Your reply should restate the lines from the top of the entries through the line containing "understood. This, in" word for word, with no pictures.
-------------------------
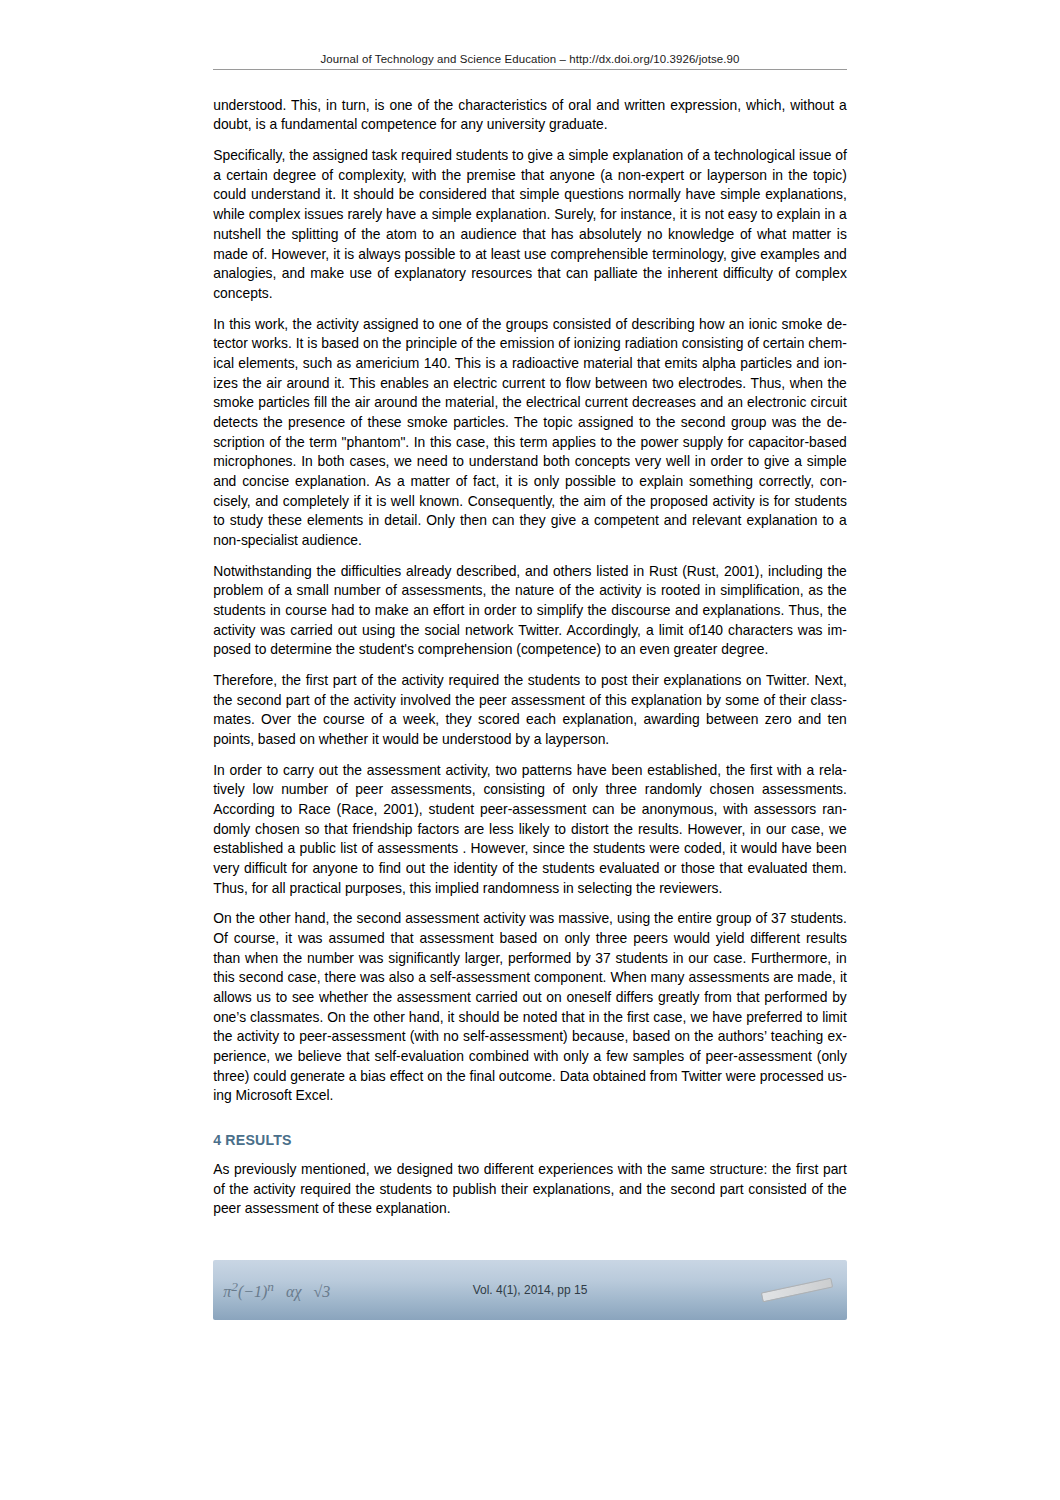Journal of Technology and Science Education – http://dx.doi.org/10.3926/jotse.90
understood. This, in turn, is one of the characteristics of oral and written expression, which, without a doubt, is a fundamental competence for any university graduate.
Specifically, the assigned task required students to give a simple explanation of a technological issue of a certain degree of complexity, with the premise that anyone (a non-expert or layperson in the topic) could understand it. It should be considered that simple questions normally have simple explanations, while complex issues rarely have a simple explanation. Surely, for instance, it is not easy to explain in a nutshell the splitting of the atom to an audience that has absolutely no knowledge of what matter is made of. However, it is always possible to at least use comprehensible terminology, give examples and analogies, and make use of explanatory resources that can palliate the inherent difficulty of complex concepts.
In this work, the activity assigned to one of the groups consisted of describing how an ionic smoke detector works. It is based on the principle of the emission of ionizing radiation consisting of certain chemical elements, such as americium 140. This is a radioactive material that emits alpha particles and ionizes the air around it. This enables an electric current to flow between two electrodes. Thus, when the smoke particles fill the air around the material, the electrical current decreases and an electronic circuit detects the presence of these smoke particles. The topic assigned to the second group was the description of the term "phantom". In this case, this term applies to the power supply for capacitor-based microphones. In both cases, we need to understand both concepts very well in order to give a simple and concise explanation. As a matter of fact, it is only possible to explain something correctly, concisely, and completely if it is well known. Consequently, the aim of the proposed activity is for students to study these elements in detail. Only then can they give a competent and relevant explanation to a non-specialist audience.
Notwithstanding the difficulties already described, and others listed in Rust (Rust, 2001), including the problem of a small number of assessments, the nature of the activity is rooted in simplification, as the students in course had to make an effort in order to simplify the discourse and explanations. Thus, the activity was carried out using the social network Twitter. Accordingly, a limit of140 characters was imposed to determine the student's comprehension (competence) to an even greater degree.
Therefore, the first part of the activity required the students to post their explanations on Twitter. Next, the second part of the activity involved the peer assessment of this explanation by some of their classmates. Over the course of a week, they scored each explanation, awarding between zero and ten points, based on whether it would be understood by a layperson.
In order to carry out the assessment activity, two patterns have been established, the first with a relatively low number of peer assessments, consisting of only three randomly chosen assessments. According to Race (Race, 2001), student peer-assessment can be anonymous, with assessors randomly chosen so that friendship factors are less likely to distort the results. However, in our case, we established a public list of assessments . However, since the students were coded, it would have been very difficult for anyone to find out the identity of the students evaluated or those that evaluated them. Thus, for all practical purposes, this implied randomness in selecting the reviewers.
On the other hand, the second assessment activity was massive, using the entire group of 37 students. Of course, it was assumed that assessment based on only three peers would yield different results than when the number was significantly larger, performed by 37 students in our case. Furthermore, in this second case, there was also a self-assessment component. When many assessments are made, it allows us to see whether the assessment carried out on oneself differs greatly from that performed by one’s classmates. On the other hand, it should be noted that in the first case, we have preferred to limit the activity to peer-assessment (with no self-assessment) because, based on the authors’ teaching experience, we believe that self-evaluation combined with only a few samples of peer-assessment (only three) could generate a bias effect on the final outcome. Data obtained from Twitter were processed using Microsoft Excel.
4 RESULTS
As previously mentioned, we designed two different experiences with the same structure: the first part of the activity required the students to publish their explanations, and the second part consisted of the peer assessment of these explanation.
π2(−1)n αχ √3 Vol. 4(1), 2014, pp 15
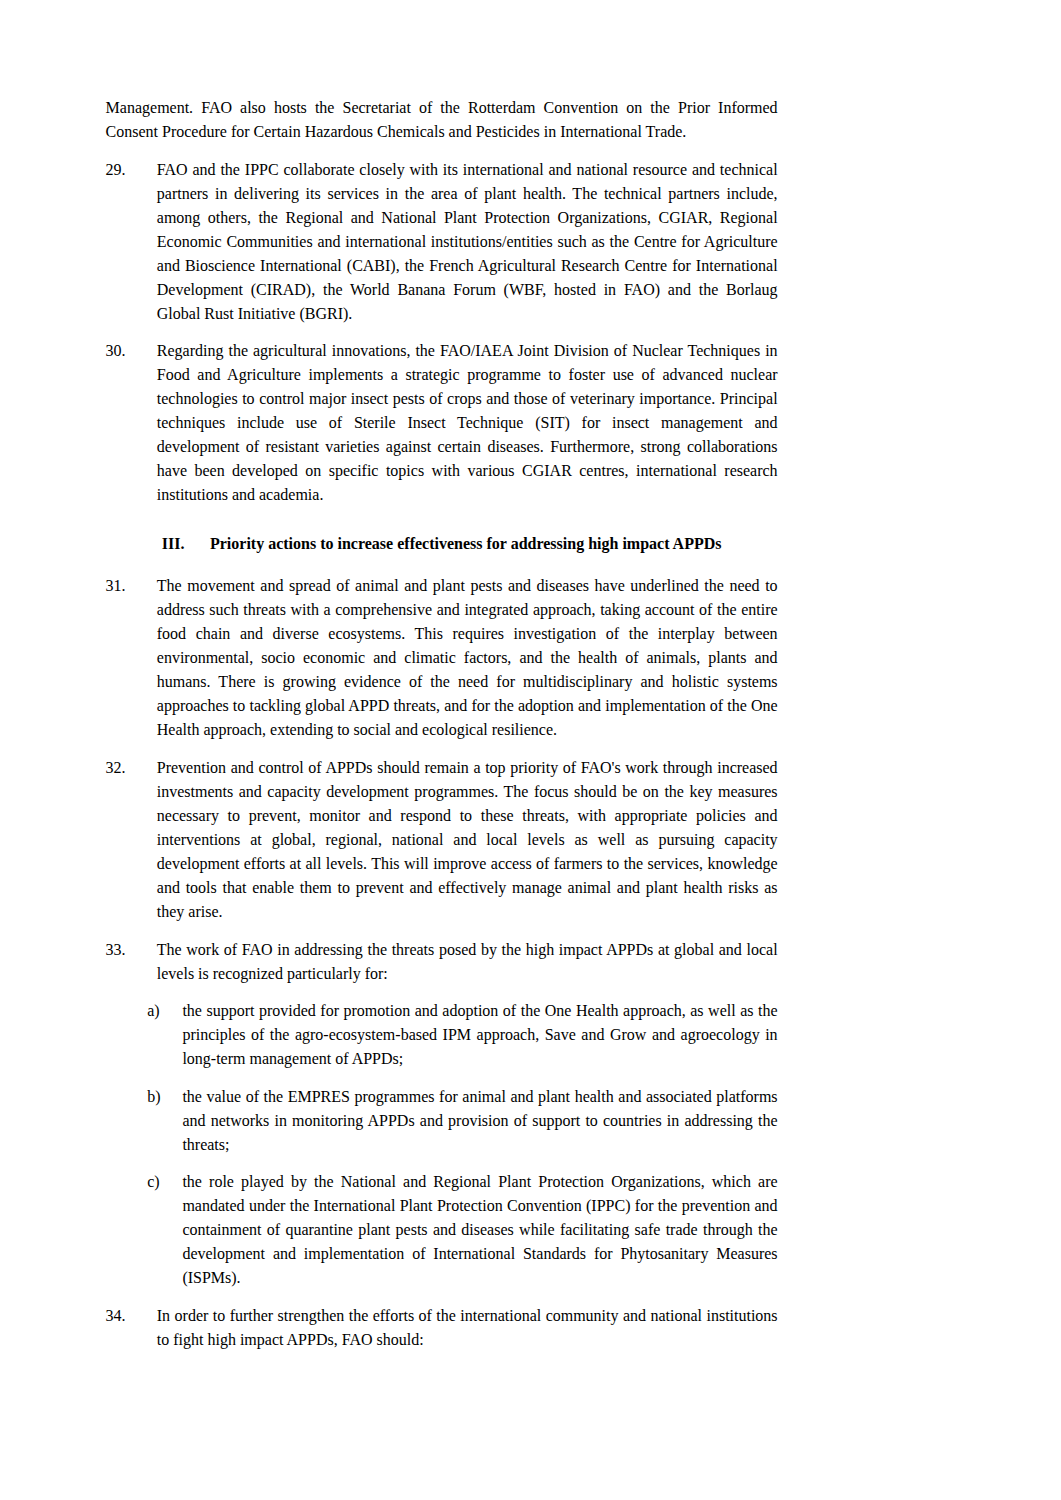Management. FAO also hosts the Secretariat of the Rotterdam Convention on the Prior Informed Consent Procedure for Certain Hazardous Chemicals and Pesticides in International Trade.
29.
FAO and the IPPC collaborate closely with its international and national resource and technical partners in delivering its services in the area of plant health. The technical partners include, among others, the Regional and National Plant Protection Organizations, CGIAR, Regional Economic Communities and international institutions/entities such as the Centre for Agriculture and Bioscience International (CABI), the French Agricultural Research Centre for International Development (CIRAD), the World Banana Forum (WBF, hosted in FAO) and the Borlaug Global Rust Initiative (BGRI).
30.
Regarding the agricultural innovations, the FAO/IAEA Joint Division of Nuclear Techniques in Food and Agriculture implements a strategic programme to foster use of advanced nuclear technologies to control major insect pests of crops and those of veterinary importance. Principal techniques include use of Sterile Insect Technique (SIT) for insect management and development of resistant varieties against certain diseases. Furthermore, strong collaborations have been developed on specific topics with various CGIAR centres, international research institutions and academia.
III. Priority actions to increase effectiveness for addressing high impact APPDs
31.
The movement and spread of animal and plant pests and diseases have underlined the need to address such threats with a comprehensive and integrated approach, taking account of the entire food chain and diverse ecosystems. This requires investigation of the interplay between environmental, socio economic and climatic factors, and the health of animals, plants and humans. There is growing evidence of the need for multidisciplinary and holistic systems approaches to tackling global APPD threats, and for the adoption and implementation of the One Health approach, extending to social and ecological resilience.
32.
Prevention and control of APPDs should remain a top priority of FAO's work through increased investments and capacity development programmes. The focus should be on the key measures necessary to prevent, monitor and respond to these threats, with appropriate policies and interventions at global, regional, national and local levels as well as pursuing capacity development efforts at all levels. This will improve access of farmers to the services, knowledge and tools that enable them to prevent and effectively manage animal and plant health risks as they arise.
33.
The work of FAO in addressing the threats posed by the high impact APPDs at global and local levels is recognized particularly for:
a) the support provided for promotion and adoption of the One Health approach, as well as the principles of the agro-ecosystem-based IPM approach, Save and Grow and agroecology in long-term management of APPDs;
b) the value of the EMPRES programmes for animal and plant health and associated platforms and networks in monitoring APPDs and provision of support to countries in addressing the threats;
c) the role played by the National and Regional Plant Protection Organizations, which are mandated under the International Plant Protection Convention (IPPC) for the prevention and containment of quarantine plant pests and diseases while facilitating safe trade through the development and implementation of International Standards for Phytosanitary Measures (ISPMs).
34.
In order to further strengthen the efforts of the international community and national institutions to fight high impact APPDs, FAO should:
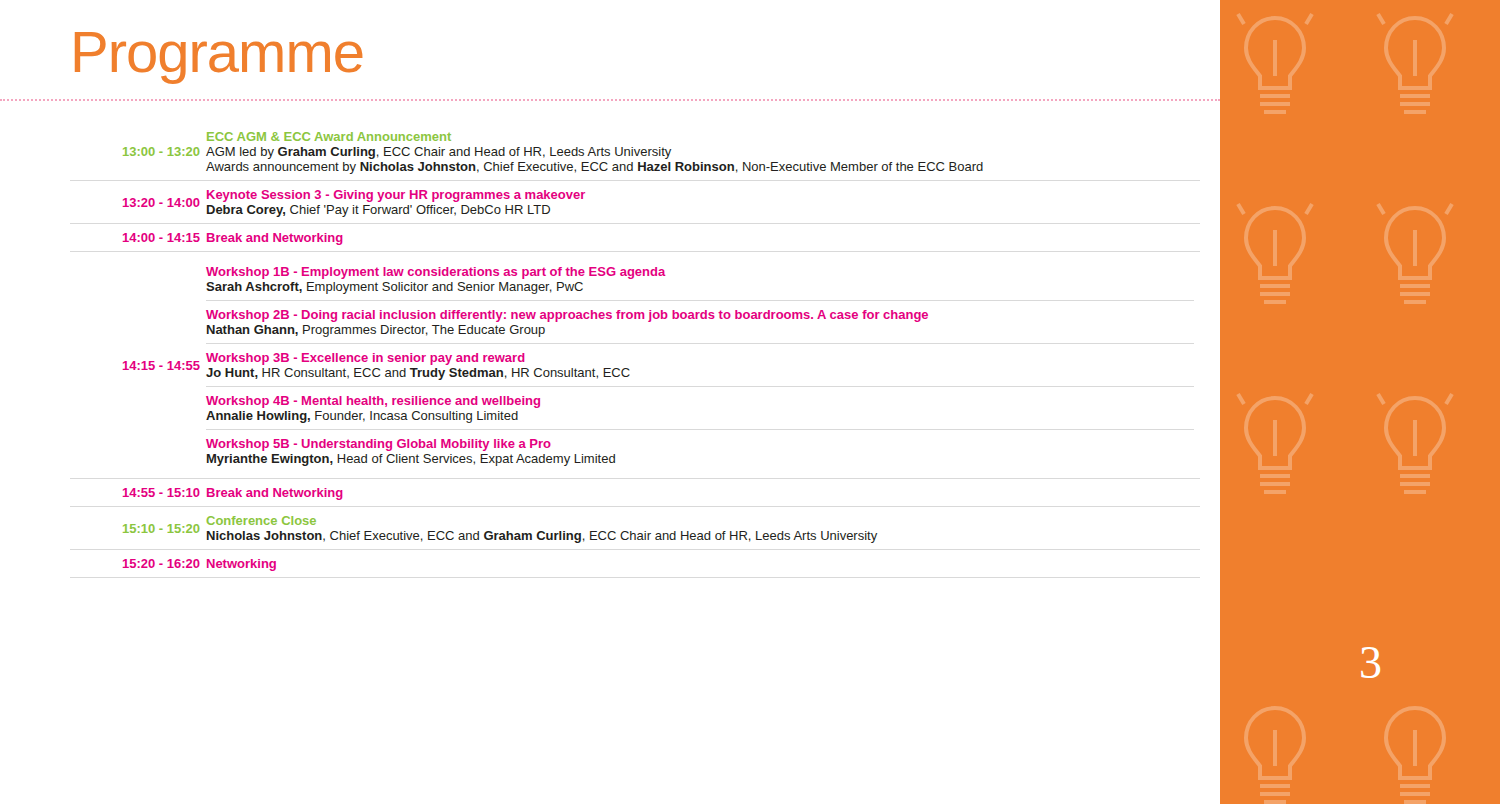3
Programme
| 13:00 - 13:20 | ECC AGM & ECC Award Announcement AGM led by Graham Curling , ECC Chair and Head of HR, Leeds Arts University Awards announcement by Nicholas Johnston , Chief Executive, ECC and Hazel Robinson , Non-Executive Member of the ECC Board |
| 13:20 - 14:00 | Keynote Session 3 - Giving your HR programmes a makeover Debra Corey, Chief 'Pay it Forward' Officer, DebCo HR LTD |
| 14:00 - 14:15 | Break and Networking |
| 14:15 - 14:55 | Workshop 1B - Employment law considerations as part of the ESG agenda Sarah Ashcroft, Employment Solicitor and Senior Manager, PwC Workshop 2B - Doing racial inclusion differently: new approaches from job boards to boardrooms. A case for change Nathan Ghann, Programmes Director, The Educate Group Workshop 3B - Excellence in senior pay and reward Jo Hunt, HR Consultant, ECC and Trudy Stedman , HR Consultant, ECC Workshop 4B - Mental health, resilience and wellbeing Annalie Howling, Founder, Incasa Consulting Limited Workshop 5B - Understanding Global Mobility like a Pro Myrianthe Ewington, Head of Client Services, Expat Academy Limited |
| 14:55 - 15:10 | Break and Networking |
| 15:10 - 15:20 | Conference Close Nicholas Johnston , Chief Executive, ECC and Graham Curling , ECC Chair and Head of HR, Leeds Arts University |
| 15:20 - 16:20 | Networking |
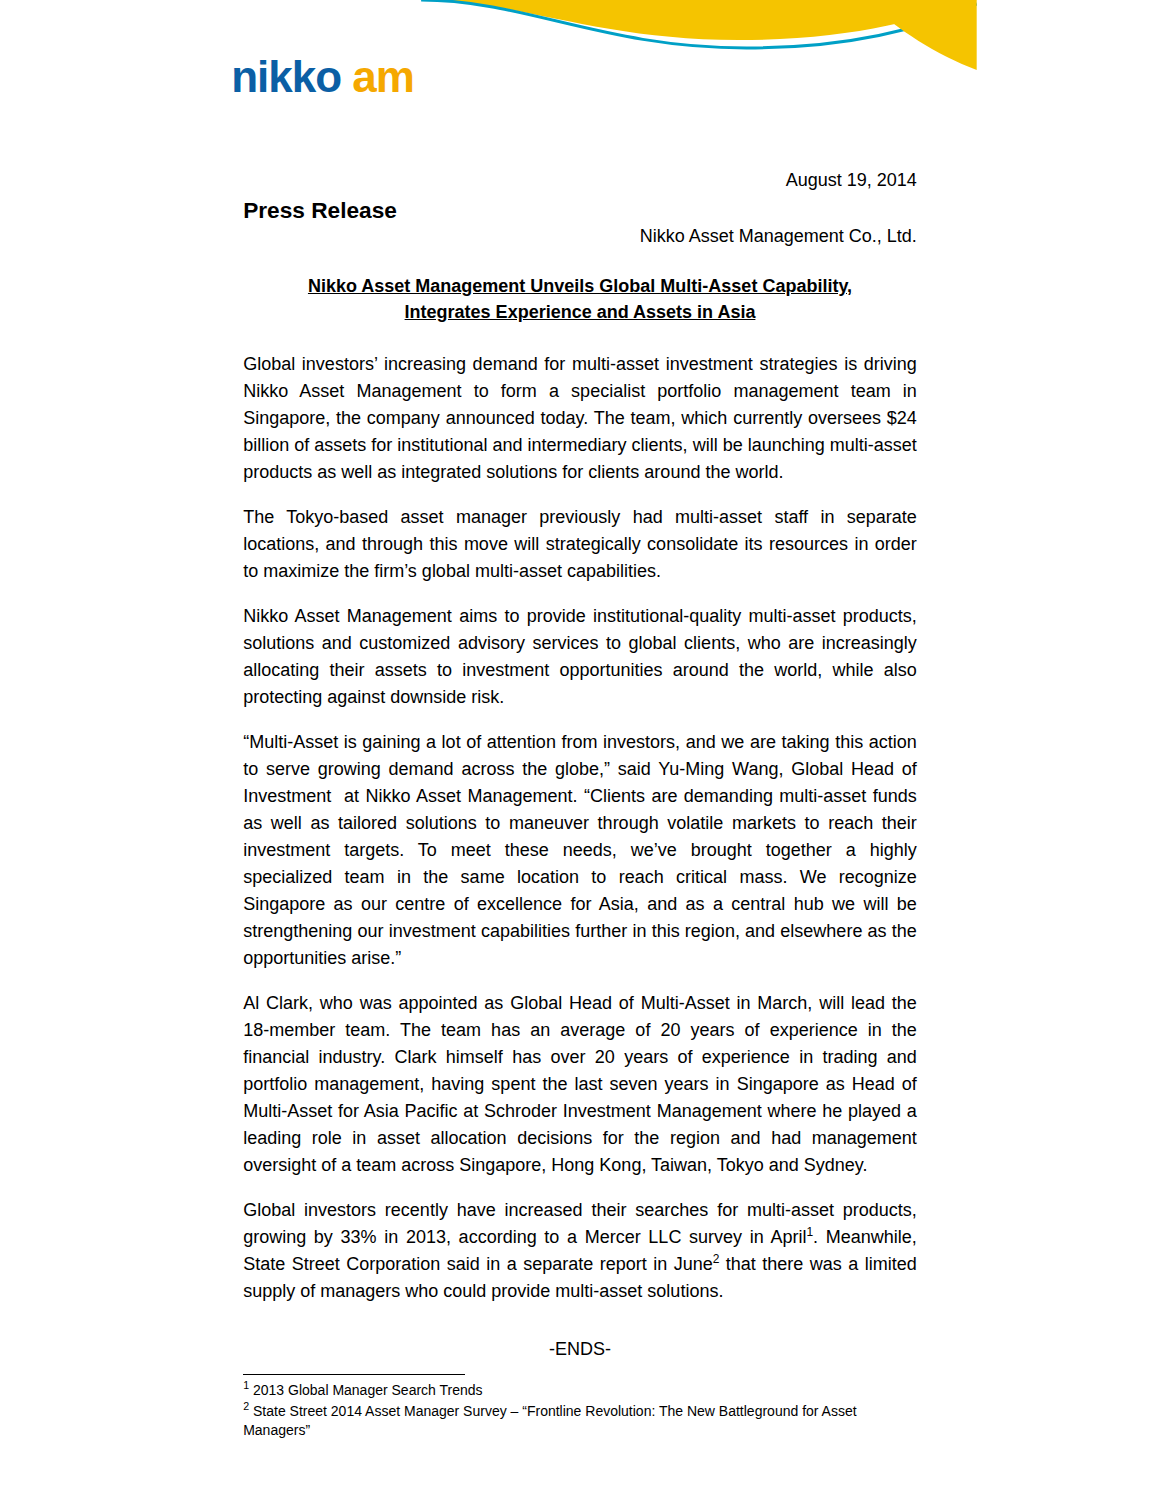nikko am
August 19, 2014
Press Release
Nikko Asset Management Co., Ltd.
Nikko Asset Management Unveils Global Multi-Asset Capability,
Integrates Experience and Assets in Asia
Global investors’ increasing demand for multi-asset investment strategies is driving Nikko Asset Management to form a specialist portfolio management team in Singapore, the company announced today. The team, which currently oversees $24 billion of assets for institutional and intermediary clients, will be launching multi-asset products as well as integrated solutions for clients around the world.
The Tokyo-based asset manager previously had multi-asset staff in separate locations, and through this move will strategically consolidate its resources in order to maximize the firm’s global multi-asset capabilities.
Nikko Asset Management aims to provide institutional-quality multi-asset products, solutions and customized advisory services to global clients, who are increasingly allocating their assets to investment opportunities around the world, while also protecting against downside risk.
“Multi-Asset is gaining a lot of attention from investors, and we are taking this action to serve growing demand across the globe,” said Yu-Ming Wang, Global Head of Investment at Nikko Asset Management. “Clients are demanding multi-asset funds as well as tailored solutions to maneuver through volatile markets to reach their investment targets. To meet these needs, we’ve brought together a highly specialized team in the same location to reach critical mass. We recognize Singapore as our centre of excellence for Asia, and as a central hub we will be strengthening our investment capabilities further in this region, and elsewhere as the opportunities arise.”
Al Clark, who was appointed as Global Head of Multi-Asset in March, will lead the 18-member team. The team has an average of 20 years of experience in the financial industry. Clark himself has over 20 years of experience in trading and portfolio management, having spent the last seven years in Singapore as Head of Multi-Asset for Asia Pacific at Schroder Investment Management where he played a leading role in asset allocation decisions for the region and had management oversight of a team across Singapore, Hong Kong, Taiwan, Tokyo and Sydney.
Global investors recently have increased their searches for multi-asset products, growing by 33% in 2013, according to a Mercer LLC survey in April1. Meanwhile, State Street Corporation said in a separate report in June2 that there was a limited supply of managers who could provide multi-asset solutions.
-ENDS-
1 2013 Global Manager Search Trends
2 State Street 2014 Asset Manager Survey – “Frontline Revolution: The New Battleground for Asset Managers”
-------------------------
### EXERCISE SOLUTION
Journal of Technology and Science Education – http://dx.doi.org/10.3926/jotse.90
understood. This, in turn, is one of the characteristics of oral and written expression, which, without a doubt, is a fundamental competence for any university graduate.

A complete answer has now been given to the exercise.